AI will disrupt entire software categories, in the same way that cloud and SaaS did in the past. We call this new class of software “cognitive apps,” and believe that the next generation of product analytics will be part of it.
The problem is clear. Product teams are drowning in the vast amount of raw data and dashboards at their disposal, but still struggle to find actionable ways to improve their business metrics. This problem is compounded by the fact that many companies lack the resources or expertise to extract conclusions. As a result, product teams find themselves overwhelmed by data without being able to use it to their advantage. Enter Loops to the rescue.
We’re thrilled to announce that Scale is leading a $14M Seed round in Loops. By using the Loops platform, product teams can cut through the noise and focus on insights that help them maximize their most important business metrics. Loops proactively identifies growth opportunities, which Product Managers (PMs) can implement to drive growth, engagement, and retention targets.
Drowning in Data
Companies collect vast amounts of user activity data and enrich it with other data sources all in the name of making informed product decisions. While this is a great start, this process makes it overwhelmingly difficult to ideate and test hypotheses to drive growth.
The answer to “what works” may already exist in the data warehouse, but it’s difficult to uncover. This can have adverse consequences: the causes of underperformance can go unnoticed, resulting in a disappointing user experience that leads to poor conversion, low activation, or even churn. When faced with this crunch, product teams resort to gut and intuition, sacrificing a data-based approach.
What’s the answer to the data flood? Increasingly, it can be found in causal inference models, which help companies identify opportunities backed by data to improve their KPIs. These machine learning models are significantly more sophisticated and complex than run-of-the-mill correlation analyses.
Loops abstracts this complexity into a product that simplifies the task of going from data to insights. It becomes an intelligent layer sitting on top of the company’s data warehouse. With a simple integration, PMs can start deriving insights from data, saving hundreds of hours spent ideating and carrying out experiments that often don’t work out. Instead, statistically-relevant insights are automatically surfaced and PMs can focus their attention on how to implement them in the product. This not only speeds up iteration cycles, but also surfaces recommendations that would otherwise not have come up in a less systematic brainstorming process.
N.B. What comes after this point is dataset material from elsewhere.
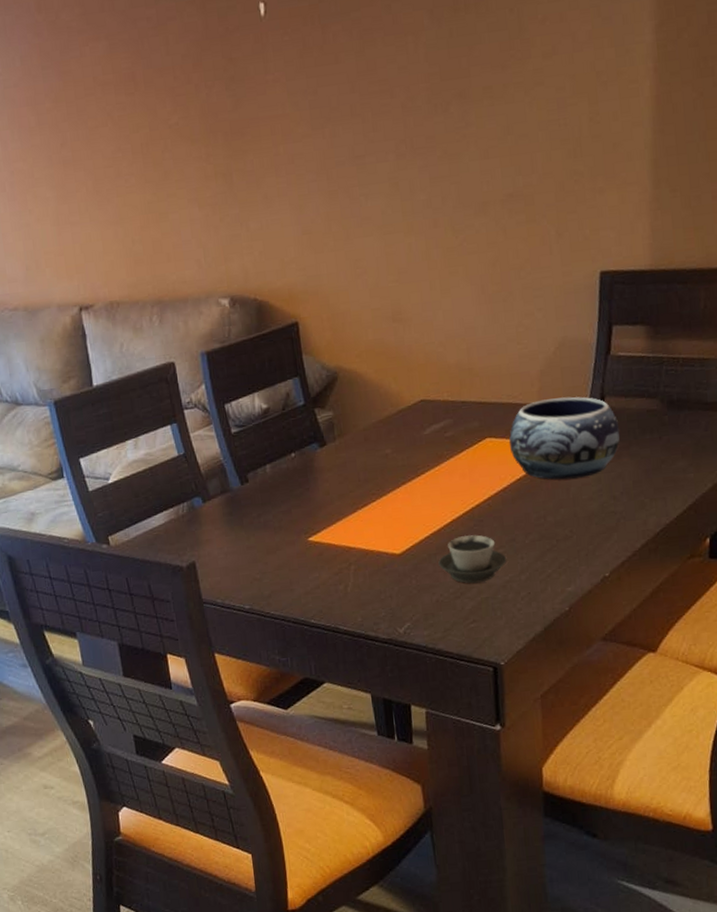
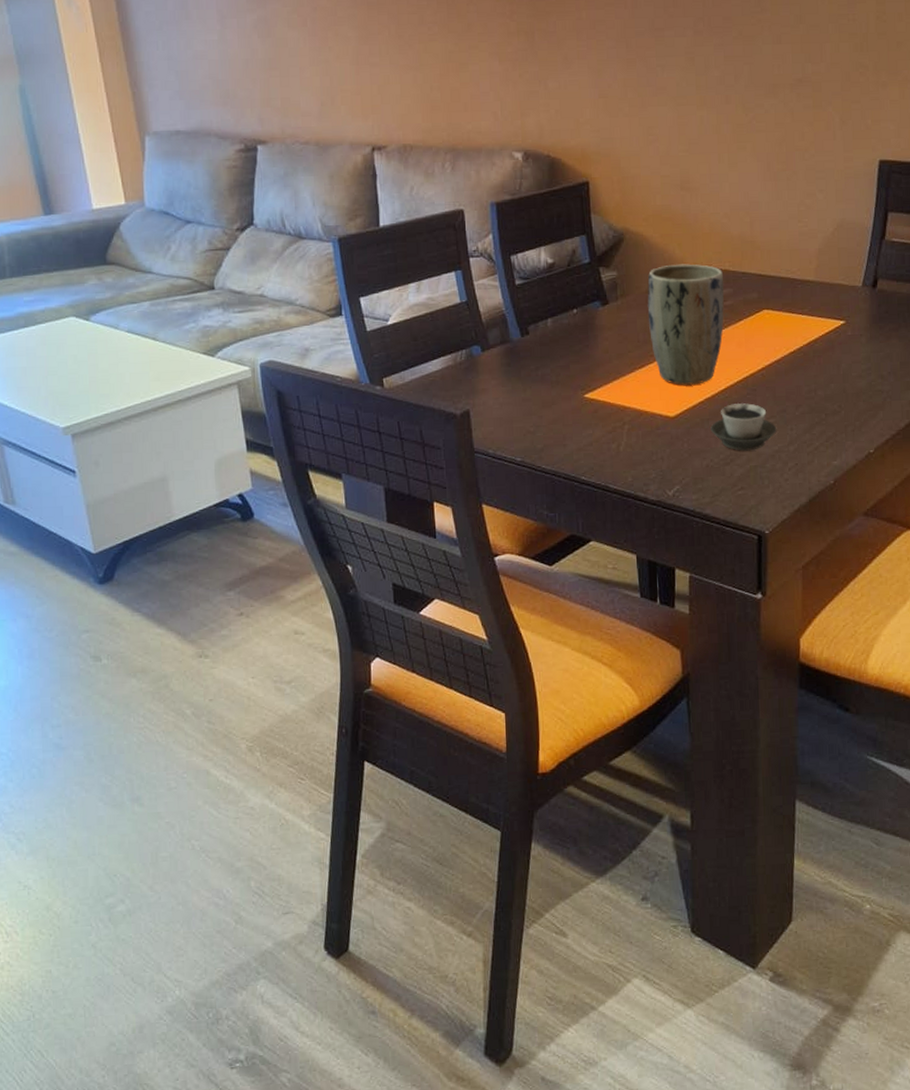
plant pot: none [365,397,446,522] -> present [647,264,724,385]
decorative bowl: present [508,396,621,480] -> none [785,276,891,356]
A New Era for Data Science
Tom Laufer, co-founder and CEO at Loops, is intimately familiar with product growth challenges, having led the growth and analytics team for EMEA at Google. His experience developing best-in-class data science methods sparked the motivation to start Loops. With a productized solution, the same analyses that have driven the growth of top tech companies can now be adopted by everyone.
Our diligence uncovered customers who were skeptical at the initial value proposition, only to be later surprised and impressed by the quality of recommendations that the product surfaced. We’re eager to partner with the Loops team to continue to scale the business.